Australia, Iceland and the Gender Pay Gap.

Despite all the talk and policies, the disparity between wages based on gender continues to significantly impact the earning capacity and long term financial security of females. The full-time total remuneration gender pay gap based on the 2017-18 WGEA (Workplace Gender Equality Agency) data is 21.3%, meaning men working full-time earn $25,717 on average a year more than women working full-time.

It is that time of year when organisations with 100 staff or more are required to lodge their gender equity report card to WGEA. Companies report on 6 Gender Equality Indicators (GEI) that reflect their efforts over a 12-month period in bringing change to their workforce. Indicators include gender composition, equal remuneration and conditions of employment including flexibility and employee consultation. In my opinion, one of the strongest indicators is GEI 3 which addresses remuneration between women and men. Organisations need to demonstrate ‘robust analysis and correction of pay gaps’. Do you know what ‘robust’ in this context means to me? ‘No rush, there are two sides to this issue, this is a tricky subject and we have to give you time to get on board.’ 

Organisations don’t actually have to solve this issue but do need to indicate that it is on their radar, whilst demonstrating they are moving towards a solution. WGEA have done fantastic work over recent years in driving the change that is needed in the Australian workplace in terms of gender equality. In order to support this work, we need to celebrate those companies who have made themselves ACCOUNTABLE for pay parity. Iceland is the leading example when it comes to addressing the gender pay gap. Effective as of January 1st 2018, ‘Icelandic law requires all companies and institutions with 25 or more staff to obtain an equal pay certificate. Firms must show they have classified jobs according to equal pay and have then analysed people’s wages accordingly.’ (United Nations Human Rights Office of the High Commissioner, Geneva 18th January 2018). For them, it’s simply – not optional. No equal pay= no play. Whilst we are all working towards pay parity, we need a 7th indicator so that companies can strive for 6/7 or 7/7. The companies who are awarded 7/7 are the companies that will be that much more desirable to work within the future because they genuinely mean business on all levels.

The 7th indicator should be…Drum roll – ACHIEVED pay parity (PP).
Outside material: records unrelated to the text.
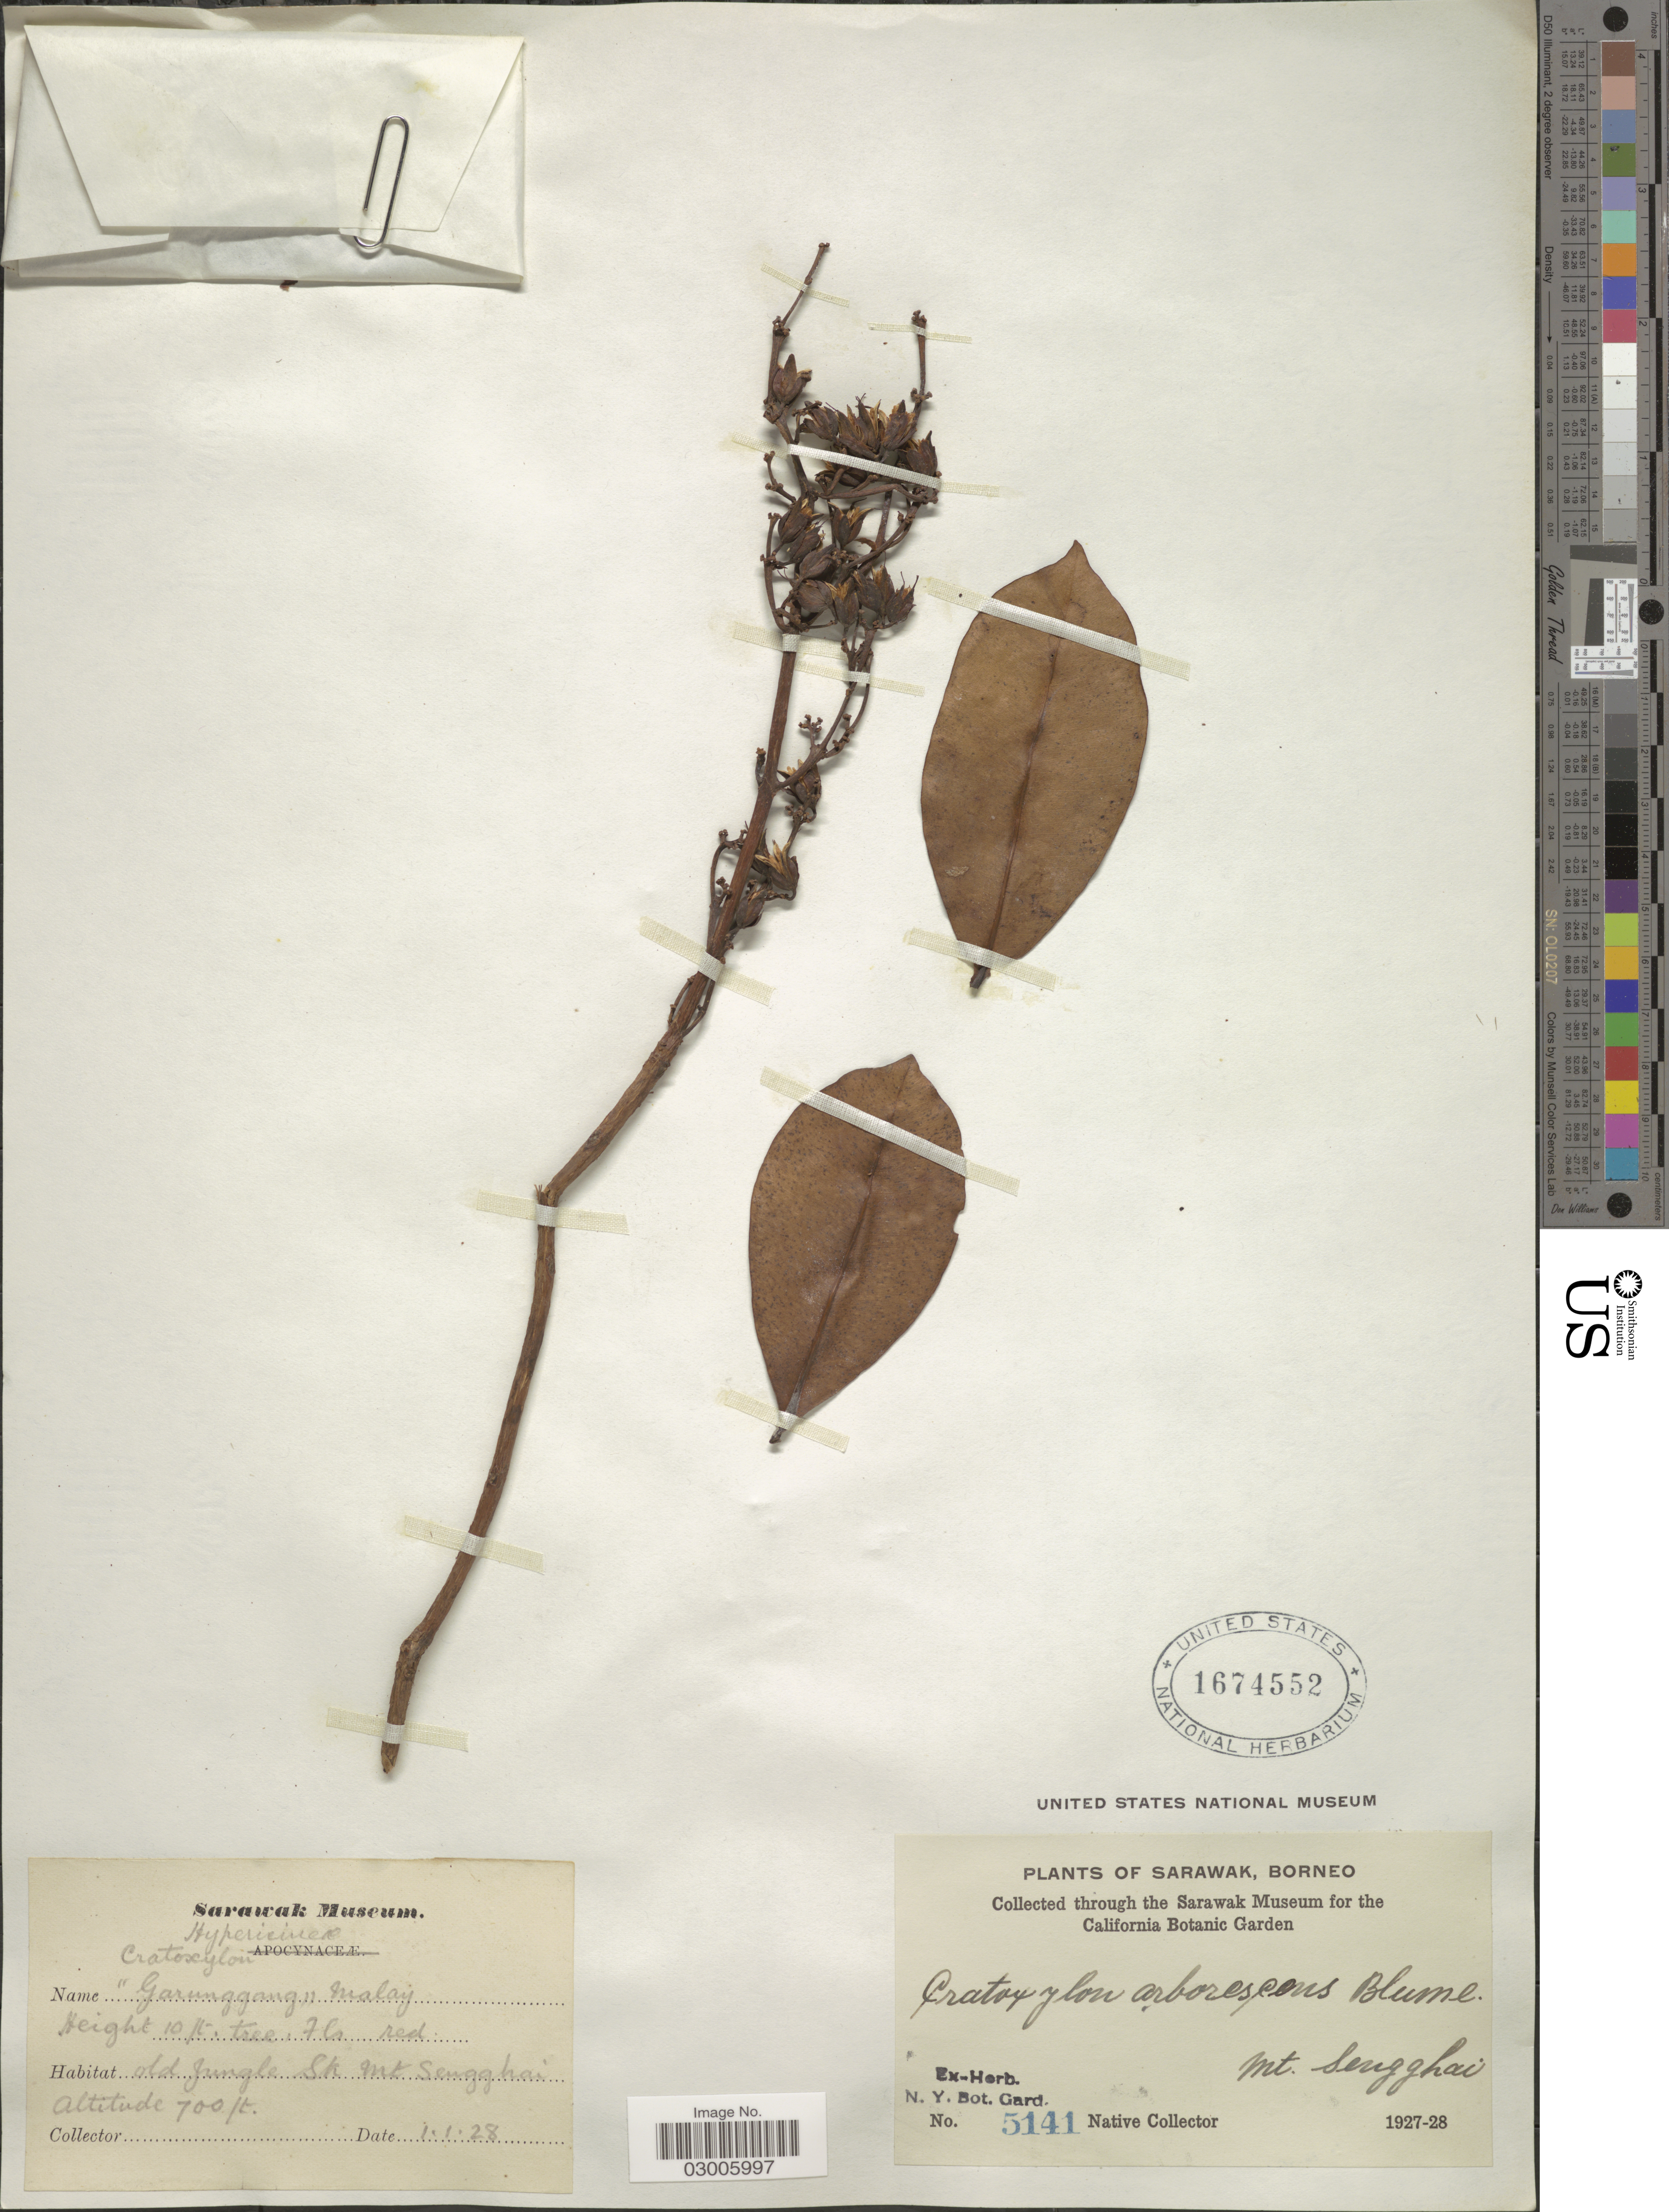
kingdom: Plantae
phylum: Tracheophyta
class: Magnoliopsida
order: Malpighiales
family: Hypericaceae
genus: Cratoxylum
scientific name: Cratoxylum arborescens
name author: (Vahl) Blume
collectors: Native collector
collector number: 5141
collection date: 1928-01-01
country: Malaysia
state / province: Sarawak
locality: Borneo. Mt. Sengghai. Old Jungle Sk Mt Sengghai.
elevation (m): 213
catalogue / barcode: US 1674552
Next year I would like to see the current 141 organisations who have the ECGE citation (Employer of Choice in Gender Equality) be assessed for this important 7th Indicator.

These organisations should be highlighted for having moved on from robust discussions to then having solved the issue at hand – ECGE PP – it has a ring to it. These are the companies that are genuinely committed by both word and action to addressing this human rights issue. Apart from doing what is right, the evidence is there to show it is smart business and provides a genuine competitive advantage. And guess what? Your people will know they are working with a group that values and personifies integrity and trust.

The aim for these 141 organisations should be to deliver this PP standard in 12 months and if that is not realistic long term, then it should be mandated. Iceland are progressive and once again they have delivered, as well as setting the bar for us all. If you can’t measure it, you can’t manage it. We need to move to the next stage of this journey with action as well as accountability. The Equal pay certification is on its way. It is now time for Australia to become one of the leaders on this issue around the world.